Botschaften beklagen Verluste

Nach dem 24. Februar verließen mehr Diplomaten das Außenministerium als zuvor. Mit einer Zeitung zu sprechen, dazu erklärte sich nur ein ehemaliger Diplomat bereit, der jedoch anonym bleiben will.

Außenministerium
Ist das Auswärtige Amt kein attraktiver Arbeitgeber mehr? (Foto: AGN Moskwa)

Über die Arbeit. Das Land war in den 80er Jahren sehr arm, aber in den vergangenen 30 Jahren ist das Lebensniveau deutlich gestiegen. Hier haben übrigens die meisten Familien Verwandte im Ausland, in den europäischen Ländern oder in Nordamerika. Mit dem Fall der Diktatur strömten Hunderttausende dahin, um dort zu arbeiten, und der größte Teil von ihnen kehrte nicht zurück.

Über Privilegien. Früher hat die Polizei niemals Autos mit diplomatischen Kennzeichen angehalten. Jetzt passiert das manchmal. Aber selbst wenn sie ein Auto anhält, dürfte es keine Probleme geben, denn in solchen Fällen ist ein besonderer Umgang im Kontakt mit den Mitarbeitern der Verkehrspolizei vorgesehen. Gemäß der Wiener Konvention über internationale Beziehungen darf ein Fahrzeug mit diplomatischem Kennzeichen nicht festgehalten werden. Der Diplomatenpass ist eine feine Sache und ich bin froh, dass ich ihn „nutzen“ und einige Länder bereisen konnte. Zu meinem Bedauern sind in diesem Jahr in der Schengen-Zone Visaregeln sogar für die Inhaber eines grünen Passes eingeführt worden, so dass es manchmal für einen einfachen Bürger leichter
ist, ein Visum zu bekommen, als für einen Diplomaten.

Über das Verhältnis zu Russen. Die negative Wahrnehmung Russlands in den lokalen Medien gewann nach den Ereignissen auf der Krim im Jahre 2014 die Oberhand. Schon vor 2022 wurde die gesamte Thematik über Russland mit negativem Untertext versehen. Ich kann nicht sagen, dass sich in diesem Jahr etwas geändert hat, in diesem Sinne ist alles stabil. Bei normalen Menschen habe ich nie irgendwelche Diskriminierung bemerkt. Was die Medien schreiben, ist eine Sache, persönliche zwischenmenschliche Beziehungen sind eine ganz andere Sache.

Über das Leben nach dem 24. Februar. Viele Medien meldeten sich nicht mehr, stellten die Kommunikation mit uns ein, lasen uns nicht mehr. Es gab Fälle, wo der Content in den sozialen Netzwerken und die Seiten der diplomatischen Vertretung in den sozialen Medien gesperrt wurden. In den ersten Monaten wurden unsere Posts erheblich weniger gelesen, das heißt, sie waren gar nicht im Netz zu sehen. In den ersten Wochen erreichten uns viele Briefe und Mitteilungen in den sozialen Medien: Einige schrieben Kritik und negative Äußerungen, aber es gab auch Anhänger Putins und der russischen Politik.

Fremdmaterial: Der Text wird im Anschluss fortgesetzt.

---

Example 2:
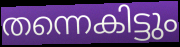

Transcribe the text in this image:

തന്നെകിട്ടും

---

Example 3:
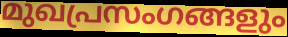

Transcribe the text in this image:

മുഖപ്രസംഗങ്ങളും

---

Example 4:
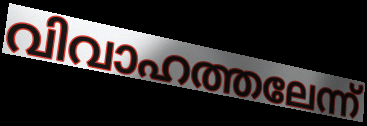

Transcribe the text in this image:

വിവാഹത്തലേന്ന്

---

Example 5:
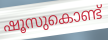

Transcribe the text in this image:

ഷൂസുകൊണ്ട്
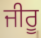
ਜੀਰੂ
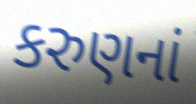
કરુણનાં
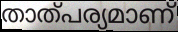
താത്പര്യമാണ്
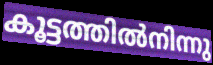
കൂട്ടത്തിൽനിന്നു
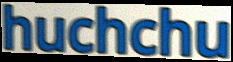
huchchu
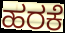
ಹರಕೆ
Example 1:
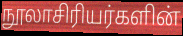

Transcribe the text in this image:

நூலாசிரியர்களின்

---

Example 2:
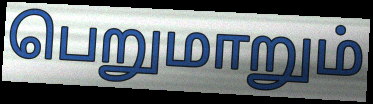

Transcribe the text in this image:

பெறுமாறும்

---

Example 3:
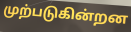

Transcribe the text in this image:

முற்படுகின்றன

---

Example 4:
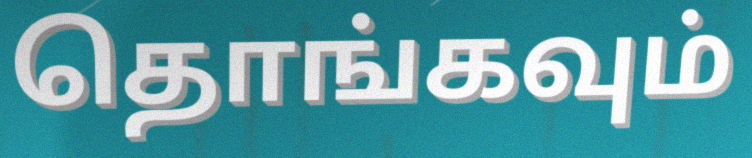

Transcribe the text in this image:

தொங்கவும்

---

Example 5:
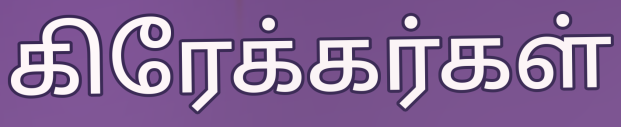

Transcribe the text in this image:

கிரேக்கர்கள்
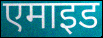
एमाइड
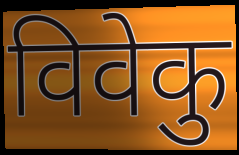
विवेकु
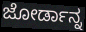
ಜೋರ್ಡಾನ್ನ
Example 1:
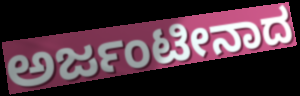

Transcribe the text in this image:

ಅರ್ಜಂಟೀನಾದ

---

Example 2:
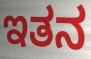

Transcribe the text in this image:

ಇತನ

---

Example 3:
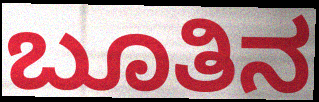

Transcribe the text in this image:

ಬೂತಿನ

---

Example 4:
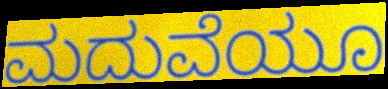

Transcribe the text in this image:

ಮದುವೆಯೂ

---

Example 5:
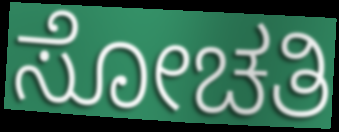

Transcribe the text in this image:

ಸೋಚತಿ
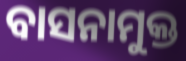
ବାସନାମୁକ୍ତ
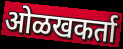
ओळखकर्ता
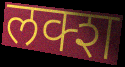
लक्श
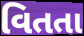
વિતતા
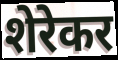
शेरेकर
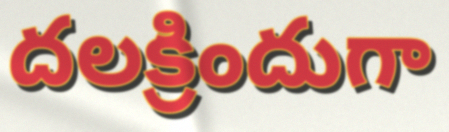
దలక్రిందుగా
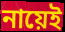
নায়েই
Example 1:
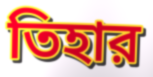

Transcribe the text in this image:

তিহার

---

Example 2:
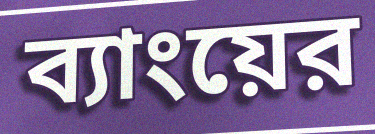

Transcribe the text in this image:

ব্যাংয়ের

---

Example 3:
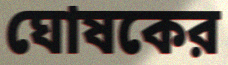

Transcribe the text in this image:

ঘোষকের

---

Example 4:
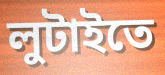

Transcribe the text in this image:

লুটাইতে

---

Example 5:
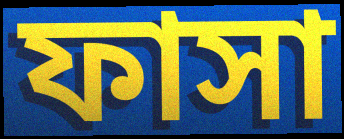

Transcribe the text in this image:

ফাসা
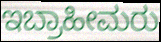
ಇಬ್ರಾಹೀಮರು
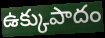
ఉక్కుపాదం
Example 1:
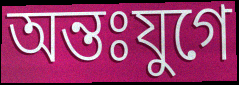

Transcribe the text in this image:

অন্তঃযুগে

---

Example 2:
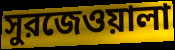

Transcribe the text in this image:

সুরজেওয়ালা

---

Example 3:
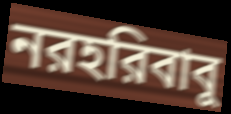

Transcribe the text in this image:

নরহরিবাবু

Über die Unruhe. Die Intensität der Unruhe wuchs nach dem 24. Februar. Nicht nur wegen der Situation an sich, sondern auch wegen ihrer absehbaren Folgen – aus unserer und einigen anderen Botschaften wurde eine Reihe von Diplomaten ausgewiesen. Einige Mitarbeiter verließen schweigend das System des Außenministeriums, als ihr Vertrag ausgelaufen war. Solche Kollegen kenne ich persönlich.

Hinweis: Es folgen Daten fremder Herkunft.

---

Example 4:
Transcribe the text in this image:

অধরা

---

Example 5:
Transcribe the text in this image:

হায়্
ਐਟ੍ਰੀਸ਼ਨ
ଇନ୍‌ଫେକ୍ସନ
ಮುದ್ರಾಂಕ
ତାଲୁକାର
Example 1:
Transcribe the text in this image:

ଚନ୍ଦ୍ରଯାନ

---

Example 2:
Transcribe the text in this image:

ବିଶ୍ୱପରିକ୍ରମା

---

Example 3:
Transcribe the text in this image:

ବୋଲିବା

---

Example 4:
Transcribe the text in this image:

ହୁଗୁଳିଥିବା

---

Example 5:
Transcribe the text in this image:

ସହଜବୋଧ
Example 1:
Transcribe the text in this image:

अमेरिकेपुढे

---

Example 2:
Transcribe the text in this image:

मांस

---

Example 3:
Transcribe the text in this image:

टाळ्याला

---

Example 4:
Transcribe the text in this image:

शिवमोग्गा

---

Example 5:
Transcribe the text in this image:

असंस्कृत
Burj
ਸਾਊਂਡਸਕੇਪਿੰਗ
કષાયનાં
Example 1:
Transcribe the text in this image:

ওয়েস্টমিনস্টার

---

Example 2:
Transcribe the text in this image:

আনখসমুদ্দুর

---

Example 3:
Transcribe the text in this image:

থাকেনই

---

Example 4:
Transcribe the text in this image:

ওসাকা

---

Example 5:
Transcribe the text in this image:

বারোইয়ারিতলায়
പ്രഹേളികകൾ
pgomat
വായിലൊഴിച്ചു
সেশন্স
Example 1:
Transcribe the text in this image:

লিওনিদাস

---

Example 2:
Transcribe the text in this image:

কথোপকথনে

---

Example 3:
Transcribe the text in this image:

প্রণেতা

Über den Weggang aus dem Außenministerium. Ich beschloss in dem Moment zu gehen, als ich auf Arbeit nichts Neues mehr lernen konnte, als die Arbeit zur Routine wurde und ich begriff, dass ich mich nicht weiterentwickle. Ich wollte schon lange etwas Neues ausprobieren. Das Gehalt ist zwar gut, aber nicht nur das Geld ist wichtig für den Menschen. Ich entschloss mich zu Ѕgehen, ehrlich, noch als die Pandemie in vollem Gange war.

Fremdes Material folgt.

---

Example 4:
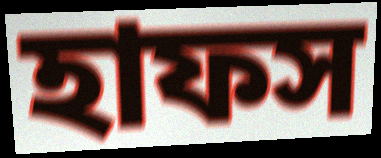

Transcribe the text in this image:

হাফস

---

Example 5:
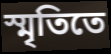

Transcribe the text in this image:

স্মৃতিতে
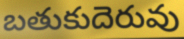
బతుకుదెరువు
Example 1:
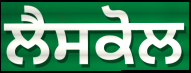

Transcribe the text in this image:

ਲੈਸਕੋਲ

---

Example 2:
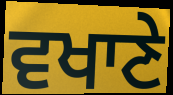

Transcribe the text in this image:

ਵਖਾਣੇ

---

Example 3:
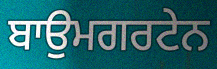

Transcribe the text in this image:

ਬਾਉਮਗਰਟੇਨ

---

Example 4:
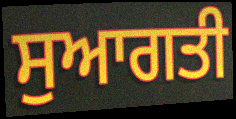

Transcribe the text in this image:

ਸੁਆਗਤੀ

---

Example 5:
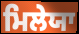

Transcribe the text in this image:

ਮਿਲੇਯਾ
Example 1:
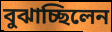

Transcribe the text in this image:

বুঝাচ্ছিলেন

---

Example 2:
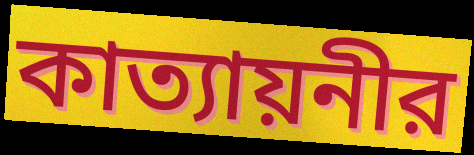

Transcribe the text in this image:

কাত্যায়নীর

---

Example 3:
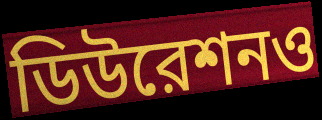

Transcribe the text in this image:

ডিউরেশনও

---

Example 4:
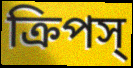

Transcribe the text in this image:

ক্রিপস্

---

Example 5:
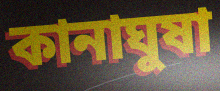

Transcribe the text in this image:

কানাঘুষা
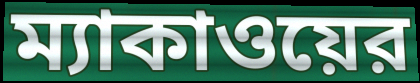
ম্যাকাওয়ের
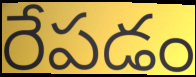
రేపడం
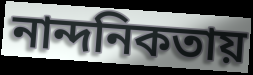
নান্দনিকতায়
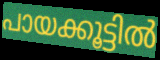
പായക്കൂട്ടിൽ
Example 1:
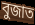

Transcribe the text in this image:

বুজাত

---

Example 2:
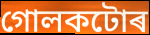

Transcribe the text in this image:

গোলকটোৰ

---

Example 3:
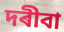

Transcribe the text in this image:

দৰীবা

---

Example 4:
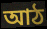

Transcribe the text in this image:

আঠ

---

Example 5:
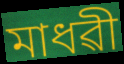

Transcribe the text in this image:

মাধৱী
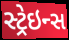
સ્ટ્રેઇન્સ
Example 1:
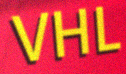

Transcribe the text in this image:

VHL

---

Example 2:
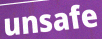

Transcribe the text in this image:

unsafe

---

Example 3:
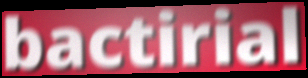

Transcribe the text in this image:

bactirial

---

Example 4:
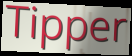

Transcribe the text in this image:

Tipper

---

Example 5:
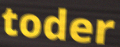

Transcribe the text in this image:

toder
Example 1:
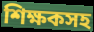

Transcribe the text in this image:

শিক্ষকসহ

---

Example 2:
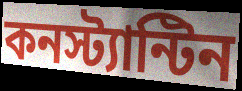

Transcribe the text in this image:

কনস্ট্যান্টিন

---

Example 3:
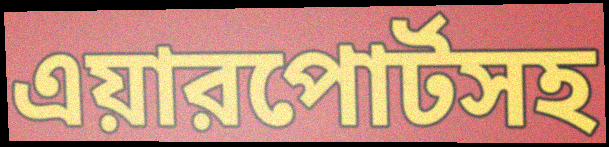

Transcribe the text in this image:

এয়ারপোর্টসহ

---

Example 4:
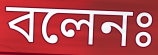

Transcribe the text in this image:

বলেনঃ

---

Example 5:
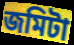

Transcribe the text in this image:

জমিটা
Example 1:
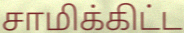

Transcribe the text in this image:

சாமிக்கிட்ட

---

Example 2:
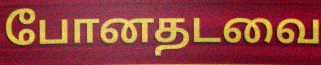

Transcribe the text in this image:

போனதடவை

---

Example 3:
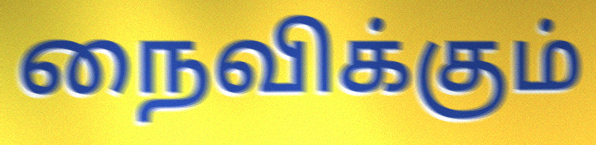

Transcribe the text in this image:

நைவிக்கும்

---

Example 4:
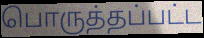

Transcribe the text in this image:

பொருத்தப்பட்ட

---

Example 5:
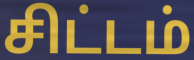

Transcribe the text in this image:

சிட்டம்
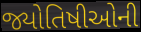
જ્યોતિષીઓની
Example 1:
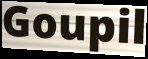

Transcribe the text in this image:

Goupil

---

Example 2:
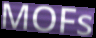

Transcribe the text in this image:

MOFs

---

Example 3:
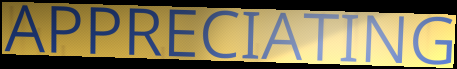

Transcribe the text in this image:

APPRECIATING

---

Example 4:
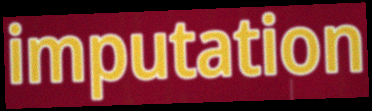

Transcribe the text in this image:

imputation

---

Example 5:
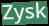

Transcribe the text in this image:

Zysk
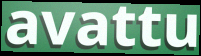
avattu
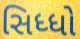
સિધ્ધો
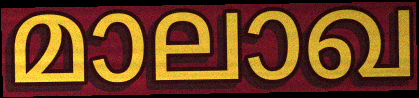
മാലാഖ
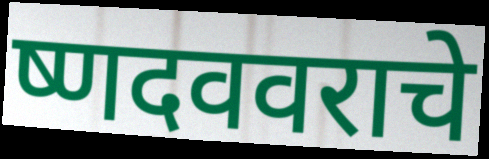
ष्णदववराचे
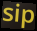
sip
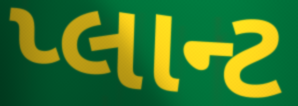
પ્લાન્ટ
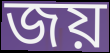
জয়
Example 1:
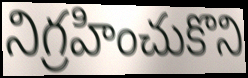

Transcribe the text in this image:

నిగ్రహించుకొని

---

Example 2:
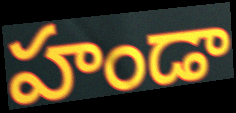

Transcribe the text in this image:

హండా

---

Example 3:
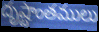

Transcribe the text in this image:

దృష్టాంతములు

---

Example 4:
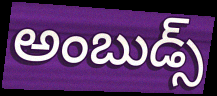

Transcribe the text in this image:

అంబుడ్స్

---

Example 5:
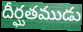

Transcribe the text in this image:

దీర్ఘతముడు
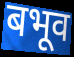
बभूव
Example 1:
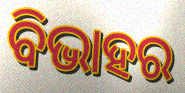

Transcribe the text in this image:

Über die Wahrnehmung von Diplomaten. Jeder Mensch betrachtet alles im Rahmen seines Verstandes. Wahrscheinlich bringen die Menschen die Diplomaten direkt mit dem Staat in Verbindung. Und ich kann nicht sagen, dass sie nicht recht hätten. Man muss aber auch in Betracht ziehen, dass der Staat und die Staatskonzerne die Hauptarbeitgeber sind. Auf diese Weise sind Millionen Menschen auf die eine oder andere Weise mit dem Staat verbunden.